-------- DATASET RECORDS --------

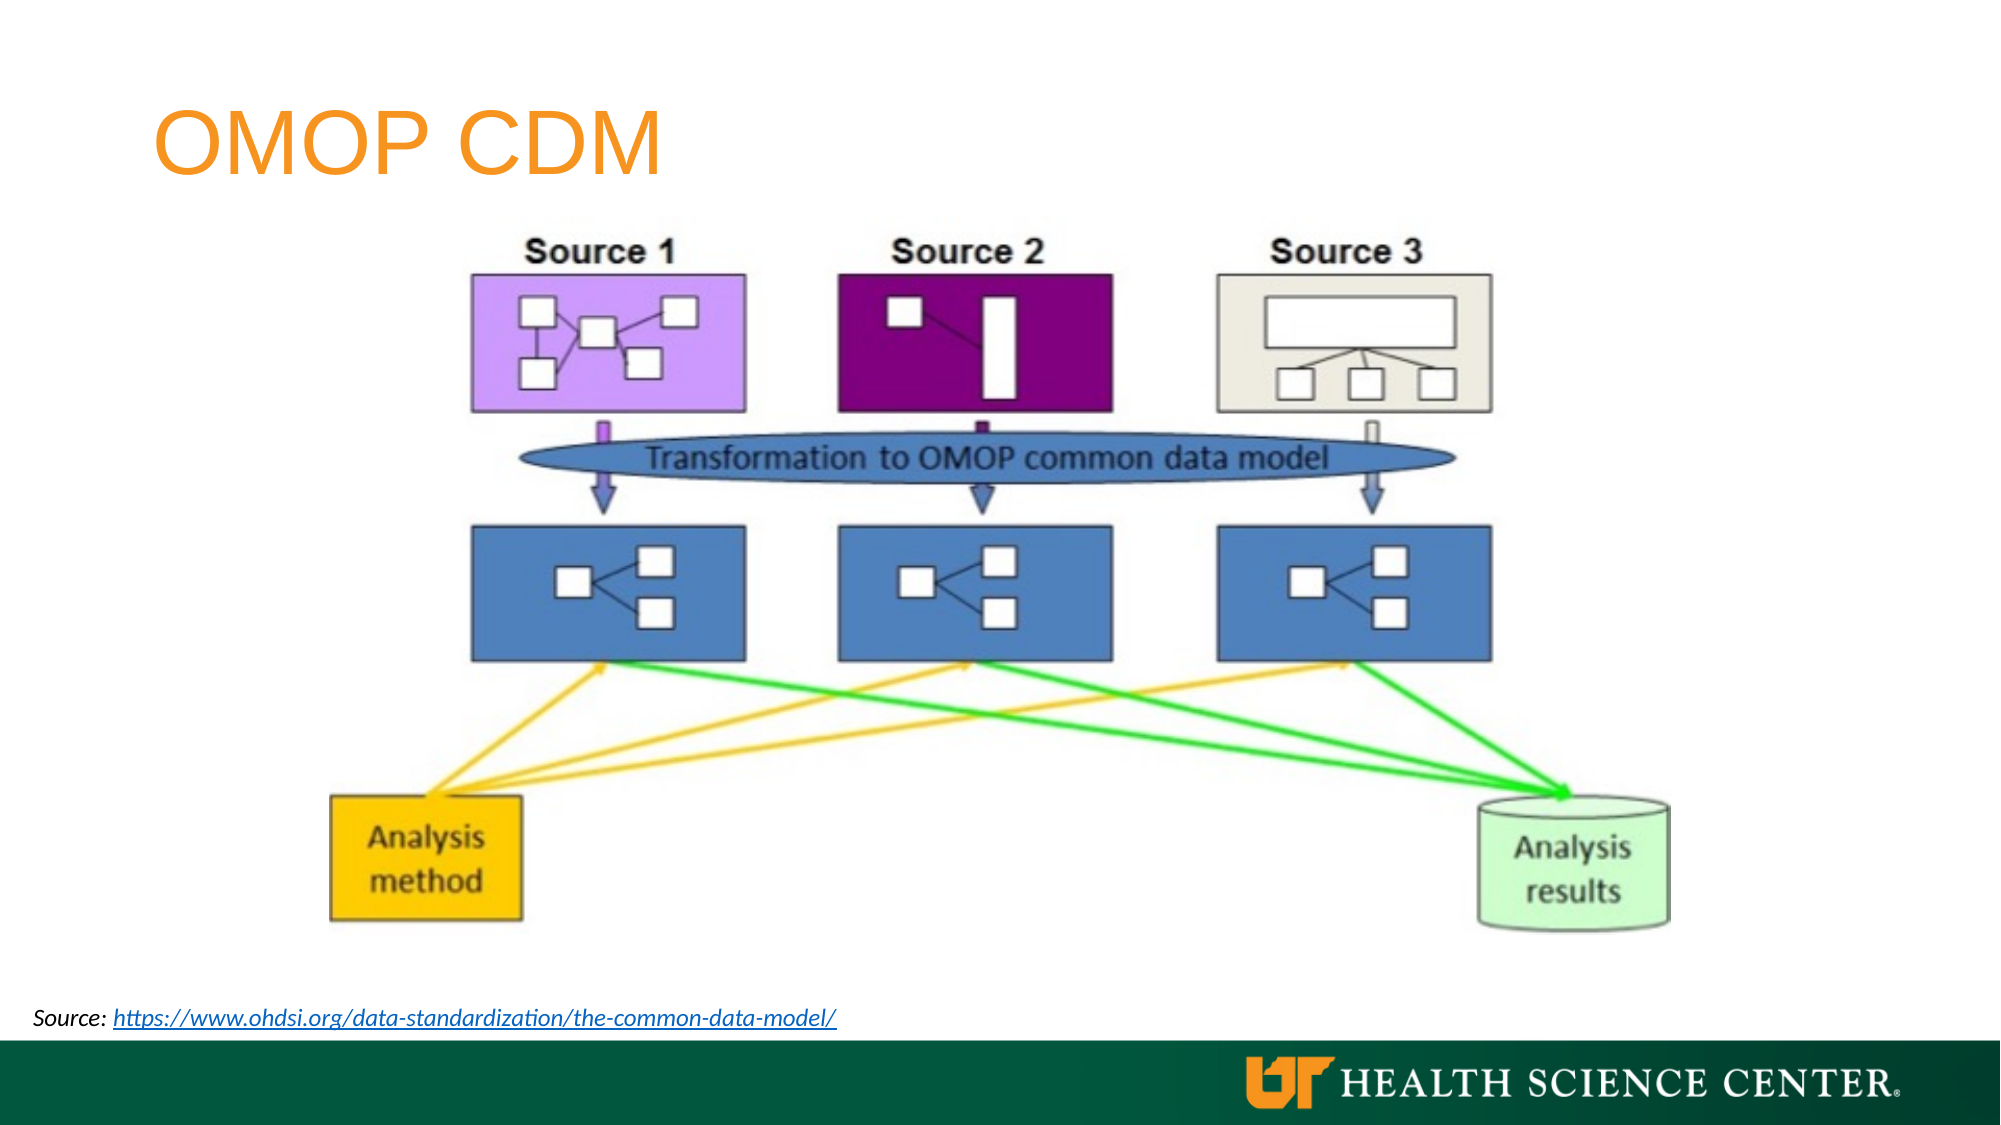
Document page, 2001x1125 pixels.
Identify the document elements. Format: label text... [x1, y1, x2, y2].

picture [0, 0, 2000, 1125]
text_box Source: https://www.ohdsi.org/data-standardization/the-common-data-model/ [18, 993, 853, 1069]
title OMOP CDM [137, 74, 1863, 217]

--------

**ACTIVITY**
Output the line that contains "Identify the document", followed by every later line in the listing, with no line omitted and none added.

**RESPONSE**
Identify the document elements. Format: label text... [x1, y1, x2, y2].

picture [0, 0, 2000, 1125]
text_box Source: https://www.ohdsi.org/data-standardization/the-common-data-model/ [18, 993, 853, 1069]
title OMOP CDM [137, 74, 1863, 217]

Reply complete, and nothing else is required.